10. Otherwise put, Rule 1.11(a) ousts the application of Rule 1.9(a) in the context of government lawyers. Rule 1.9(a)’s “substantial relationship” may extend its reach to encompass matters that Rule 1.11(a)’s requirement of “personal and substantial” involvement in the specific matters was not intended to embrace. We do not negate the possibility that the two may overlap in some instances, but neither do we believe that the two are necessarily congruent. That each Rule uses different language, that Rule 1.11(a) is specific to government lawyers in contrast to Rule 1.9(a)’s general application, and that Rule 1.11(a) serves public purposes beyond those animating Rule 1.9(a), fortify this conclusion. We note, too, that the considerations for determining whether Rule 1.11(a) applies are materially narrower than those customarily applied in analysis of a Rule 1.9(a) conflict. Compare Rule 1.11, Cmt. 10 (factors to be used in determining whether two matters are the same include “the extent to which (i) the matters involve the same basic facts, (ii) the matters involve the same or related parties, and (iii) time has elapsed between the matters”) with Rule 1.9, Cmts. [2] & [3] (setting forth additional factors to be considered in making a decision about whether a conflict exists).

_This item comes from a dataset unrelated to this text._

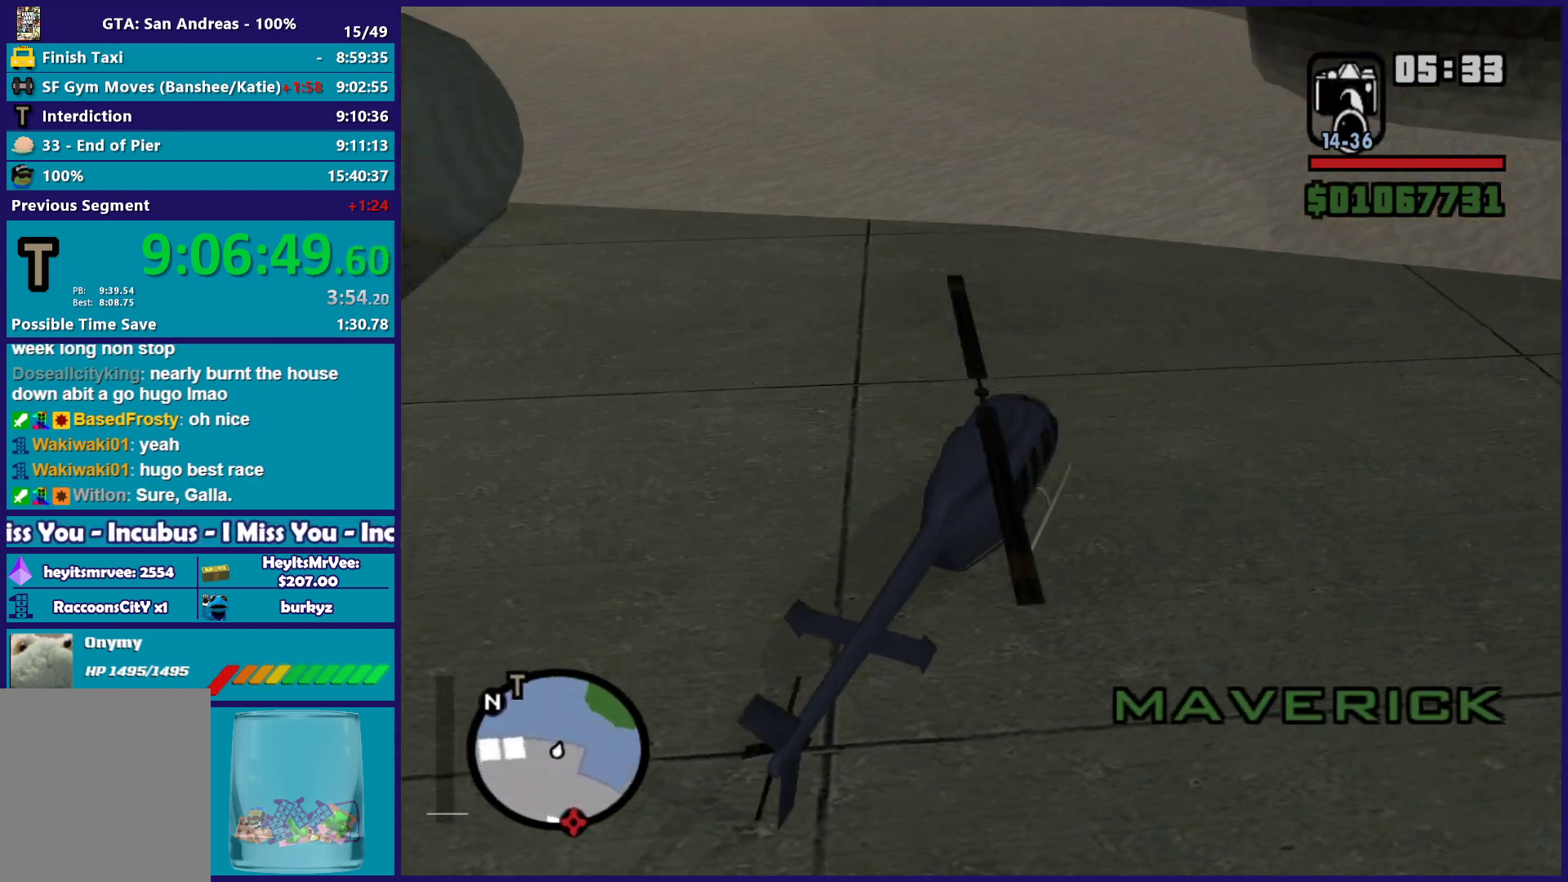
{"buttons": ["R2"], "right_stick": "center", "button_events": []}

11. Consequently, we conclude that a onetime government lawyer may represent clients adverse to the lawyer’s former government employer unless that lawyer had a personal and substantial involvement in the same specific matter in which the lawyer now proposes to challenge the government’s position. This conclusion rests on the assumptions (a) that the inquiring lawyer does not possess confidential information about the specific matter obtained during the inquirer’s government service, and (b) that the inquiring lawyer does not otherwise possess confidential information about the specific matter which, owing to the lawyer’s confidentiality obligations, the lawyer could not competently represent the client in resisting the government’s action without violating the lawyer’s ongoing duty of confidentiality, see N.Y. State 901 ¶ 10 (2011) (a lawyer possessing non-disclosable confidential information relating to existing representation must assess whether the lawyer reasonably believes that the lawyer may competently represent client). But merely knowing how the government agency usually handles such matters, untethered to personal and substantial involvement in or confidential information about the specific matter, is alone insufficient to prevent the former government lawyer from representing a private client against the lawyer’s former government employer.
CONCLUSION
12. A lawyer formerly employed by a county department to handle child support enforcement proceedings may, after termination of such employment, represent respondents in such proceedings, provided that the lawyer was not personally and substantially involved in, and possesses no confidential information acquired about, the same specific matter while a government employee.